Key Default Description
description A human friendly description for the specific context
url nats://localhost:4222 Comma seperated list of server urls
token Authentication token
user The username to connect with, requires a password
password Password to connect with
creds Path to a NATS Credentials file
nkey Path to a NATS Nkey file
cert Path to the x509 public certificate
key Path to the x509 private key
ca Path to the x509 Certificate Authority
nsc A nsc resolve url for loading credentials and server urls
jetstream_domain The JetStream Domain to use
jetstream_api_prefix The JetStream API Prefix to use
jetstream_event_prefix The JetStream Event Prefix
inbox_prefix A prefix to use when generating inboxes
user_jwt The user JWT token
tls_first Enables the use of TLS on Connect rather than historical INFO first approach
windows_cert_store The Windows cert store to use for access to the TLS files, windowscurrentuser or windowslocalmachine
windows_cert_match_by Which certificate to use inside the store
windows_cert_match How certificates are searched for in the store, subject or issuer
windows_ca_certs_match Which Certificate Authority to use inside the store

All fields are optional, none are marked as omitempty, users wishing to edit these with an editor should known all valid key names.

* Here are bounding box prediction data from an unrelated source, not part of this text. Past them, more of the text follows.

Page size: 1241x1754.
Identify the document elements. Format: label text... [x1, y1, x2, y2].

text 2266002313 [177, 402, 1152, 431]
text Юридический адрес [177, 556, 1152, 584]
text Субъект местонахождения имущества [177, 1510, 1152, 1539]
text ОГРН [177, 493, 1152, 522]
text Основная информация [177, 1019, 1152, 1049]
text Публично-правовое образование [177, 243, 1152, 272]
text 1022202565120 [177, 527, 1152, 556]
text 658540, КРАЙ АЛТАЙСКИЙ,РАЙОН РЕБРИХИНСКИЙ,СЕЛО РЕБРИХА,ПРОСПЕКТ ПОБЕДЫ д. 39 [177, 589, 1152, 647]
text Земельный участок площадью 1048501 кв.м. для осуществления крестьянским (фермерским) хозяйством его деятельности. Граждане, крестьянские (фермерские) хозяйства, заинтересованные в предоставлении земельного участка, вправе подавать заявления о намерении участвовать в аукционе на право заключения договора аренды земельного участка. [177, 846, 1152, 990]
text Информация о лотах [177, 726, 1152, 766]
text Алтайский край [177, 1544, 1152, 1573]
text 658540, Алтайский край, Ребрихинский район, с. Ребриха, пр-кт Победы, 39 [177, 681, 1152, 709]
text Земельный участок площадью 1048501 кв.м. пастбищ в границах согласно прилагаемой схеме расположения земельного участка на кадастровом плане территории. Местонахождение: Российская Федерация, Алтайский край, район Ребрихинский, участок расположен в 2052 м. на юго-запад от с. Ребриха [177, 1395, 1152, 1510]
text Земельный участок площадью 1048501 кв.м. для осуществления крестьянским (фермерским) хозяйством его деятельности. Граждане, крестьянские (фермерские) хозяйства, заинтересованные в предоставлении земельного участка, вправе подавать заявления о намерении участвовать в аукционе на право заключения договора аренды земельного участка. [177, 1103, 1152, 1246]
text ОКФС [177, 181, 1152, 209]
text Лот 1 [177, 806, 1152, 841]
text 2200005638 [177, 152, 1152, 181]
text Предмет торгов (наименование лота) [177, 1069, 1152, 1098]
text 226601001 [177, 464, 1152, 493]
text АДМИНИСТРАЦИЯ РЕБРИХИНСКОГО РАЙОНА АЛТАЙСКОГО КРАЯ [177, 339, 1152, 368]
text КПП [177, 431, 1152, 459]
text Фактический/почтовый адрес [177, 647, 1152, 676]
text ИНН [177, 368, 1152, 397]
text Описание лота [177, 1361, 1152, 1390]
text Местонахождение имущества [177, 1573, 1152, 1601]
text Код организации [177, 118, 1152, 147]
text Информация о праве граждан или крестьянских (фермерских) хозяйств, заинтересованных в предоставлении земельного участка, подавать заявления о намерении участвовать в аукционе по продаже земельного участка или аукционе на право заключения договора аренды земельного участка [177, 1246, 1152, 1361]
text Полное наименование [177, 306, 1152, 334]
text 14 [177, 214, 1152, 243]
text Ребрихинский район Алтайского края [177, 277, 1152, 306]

Above settings map quite obviously to client features with the exception of nsc, the nsc key takes a URL like value, examples are:

  • nsc://operator
  • nsc://operator/account
  • nsc://operator/account/user
  • nsc://operator/account/user?operatorSeed&accountSeed&userSeed
  • nsc://operator/account/user?operatorKey&accountKey&userKey
  • nsc://operator?key&seed
  • nsc://operator/account?key&seed
  • nsc://operator/account/user?key&seed
  • nsc://operator/account/user?store=/a/.nsc/nats&keystore=/foo/.nkeys

The context invokes nsc generate profile <url>, the responce will be non zero exit code for error else a structure like:

{
  "user_creds": "<filepath>",
  "operator" : {
     "service": "hostport"
   }
}

This will configure the creds and url parts of the context. If either url or creds is specifically configured in the Context those will override the answer from nsc.

See nsc generate profile --help for details.

Sample Usage APIs

I don't think we really want to dictate standard APIs here, in Go we have 2 main ways to use the package.

It's also fine to delegate management of these to the nats CLI.

A very basic and quick way to just connect to a specific context:

nc, _ := Connect(os.GetEnv("CONTEXT"), nats.MaxReconnects(-1))

Here Connect will construct []nats.Option based on the context settings and append the user supplied ones to the list.

A way to load a context and optionally override some options:

nctx, _ := Load(os.GetEnv("CONTEXT"), WithServerURL("nats://other:4222"))
nc, _ := nctx.Connect(nats.MaxReconnects(-1))

When name is empty it will use the current selected context, if no context is selected and name is empty it's an error.